Watching Hour of the Wolf, Ingmar Bergman's 1968 film, feels like wading through a full blown nightmare. Bergman had played with macabre imagery in his previous films - the character of Death in The Seventh Seal, and two impressively eerie sequences in The Magician and Sawdust and Tinsel, but Hour of the Wolf is one of the Swedish director's darkest, most intense films.
The film takes place on a small, isolated island where Johan, a painter accompanied by his wife Alma, has set up home to work on his art. Johan's fragile mental state, given to bouts of moodiness and plagued by vivid dreams of nightmarish creatures, is weakened further when the couple are courted by the mysterious Baron and his eccentric entourage. These unwelcome guests in the lives of Johan and Alma are not so benevolent as first appears, in fact they may not even be human...
On the face of it, Hour of the Wolf is an abstract and difficult film, but early on in the film, Liv Ullman's character Alma reveals a clue to the audience when she posits a theory that over time, lovers can come to mirror each other, even sharing their very thoughts. And demons. For Bergman, being an artist is a dangerous business, a constant wrestle for control over the spectres of self-doubt, flagging creativity and humiliation. The film shot like a surreal Gothic Horror, is full of strange, hallucinatory images - the corpse of a murdered boy sinking into the depths of the sea, a man walking on a ceiling, and a corridor full of frenzied, flapping pigeons. Bergman's perennial cameraman Sven Nykvist's work here is utterly extraordinary, lighting faces so they resemble the rugged surfaces of the rocky island.

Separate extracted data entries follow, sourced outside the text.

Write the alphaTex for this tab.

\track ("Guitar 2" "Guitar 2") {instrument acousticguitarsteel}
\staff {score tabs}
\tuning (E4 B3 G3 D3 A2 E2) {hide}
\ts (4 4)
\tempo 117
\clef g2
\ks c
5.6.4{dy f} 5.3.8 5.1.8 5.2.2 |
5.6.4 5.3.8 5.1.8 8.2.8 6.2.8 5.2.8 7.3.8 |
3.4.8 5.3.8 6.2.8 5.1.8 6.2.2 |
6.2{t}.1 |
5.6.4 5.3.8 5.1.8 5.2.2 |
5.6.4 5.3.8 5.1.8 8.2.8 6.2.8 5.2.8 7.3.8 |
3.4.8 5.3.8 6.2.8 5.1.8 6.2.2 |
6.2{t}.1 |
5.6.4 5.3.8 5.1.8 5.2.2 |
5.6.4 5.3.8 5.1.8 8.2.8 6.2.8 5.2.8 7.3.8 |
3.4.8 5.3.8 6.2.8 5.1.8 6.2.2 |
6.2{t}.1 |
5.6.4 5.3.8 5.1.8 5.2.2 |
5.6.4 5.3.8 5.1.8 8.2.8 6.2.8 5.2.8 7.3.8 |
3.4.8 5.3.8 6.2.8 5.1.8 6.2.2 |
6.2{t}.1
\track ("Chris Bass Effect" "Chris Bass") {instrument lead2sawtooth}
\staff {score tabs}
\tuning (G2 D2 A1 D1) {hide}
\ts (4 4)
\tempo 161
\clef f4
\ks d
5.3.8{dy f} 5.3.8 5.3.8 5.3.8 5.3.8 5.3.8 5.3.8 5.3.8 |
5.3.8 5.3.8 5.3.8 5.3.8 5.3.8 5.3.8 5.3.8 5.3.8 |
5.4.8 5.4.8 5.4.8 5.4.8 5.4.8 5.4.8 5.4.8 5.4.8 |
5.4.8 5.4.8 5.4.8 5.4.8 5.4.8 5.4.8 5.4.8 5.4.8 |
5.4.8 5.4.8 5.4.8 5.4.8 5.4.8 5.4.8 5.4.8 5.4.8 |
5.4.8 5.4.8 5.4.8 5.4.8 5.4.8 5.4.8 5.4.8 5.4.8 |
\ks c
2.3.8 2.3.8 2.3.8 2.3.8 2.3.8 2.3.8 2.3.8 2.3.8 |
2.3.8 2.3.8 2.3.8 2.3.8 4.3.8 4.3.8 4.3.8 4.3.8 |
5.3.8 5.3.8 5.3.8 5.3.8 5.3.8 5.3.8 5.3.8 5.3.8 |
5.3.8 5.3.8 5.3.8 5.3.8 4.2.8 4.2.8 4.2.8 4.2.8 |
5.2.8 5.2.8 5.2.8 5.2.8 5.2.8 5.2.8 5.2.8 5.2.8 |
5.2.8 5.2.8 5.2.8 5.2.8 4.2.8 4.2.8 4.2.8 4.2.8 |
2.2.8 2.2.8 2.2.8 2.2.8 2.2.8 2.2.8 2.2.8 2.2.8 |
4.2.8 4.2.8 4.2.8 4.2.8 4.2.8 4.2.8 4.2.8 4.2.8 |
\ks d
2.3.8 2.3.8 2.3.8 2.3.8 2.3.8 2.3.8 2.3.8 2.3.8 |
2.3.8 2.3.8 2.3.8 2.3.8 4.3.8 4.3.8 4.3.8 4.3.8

If you're looking to discover the work of Ingmar Bergman, Hour of the Wolf may present an enormous challenge - instead stick with conventional wisdom and see The Seventh Seal first. But if this is a Bergman you've missed in the past, the film is highly recommended. If you bear the weight of such heavy drama, the film makes for a fascinating double-bill with Lars Von Trier's Antichrist, both sharing some interesting parallels with one another.
MGM's DVD of Hour of the Wolf, available as part of their Ingmar Bergman Collection, or on its own, presents the film in its original full-frame ratio. The b/w image is good, grainy at times but sharp nonetheless. It's not up to the standard of Criterion's Bergman discs but it should suffice. The audio is quite standard, but the Swedish dialogue is free from hiss and distortion, and Lars Johan Werle's sparse avant garde score is well represented. Subtitles are offered in English, French and Spanish. The R1 disc (unlike its barbones R2 counterpart) has some interesting extras - a short feature on the film, interviews with Liv Ullmann and Erland Josephson, and a commentary by Bergman scholar, Marc Gervais. The disc is rounded out with the inclusion of two stills galleries
I have seen little Bergman - though I'm not adverse to it at all. Somewhere - here, or The Nostalgic Attic - there was another post about this movie, and in my usual goofy way - I posted a link to a YouTube clip of the satire series SCTV and their Bergman spoof - Whispers of the Wolf - which in the show is mistakenly shown as the week's horror movie on Monster Chiller Horror Theater.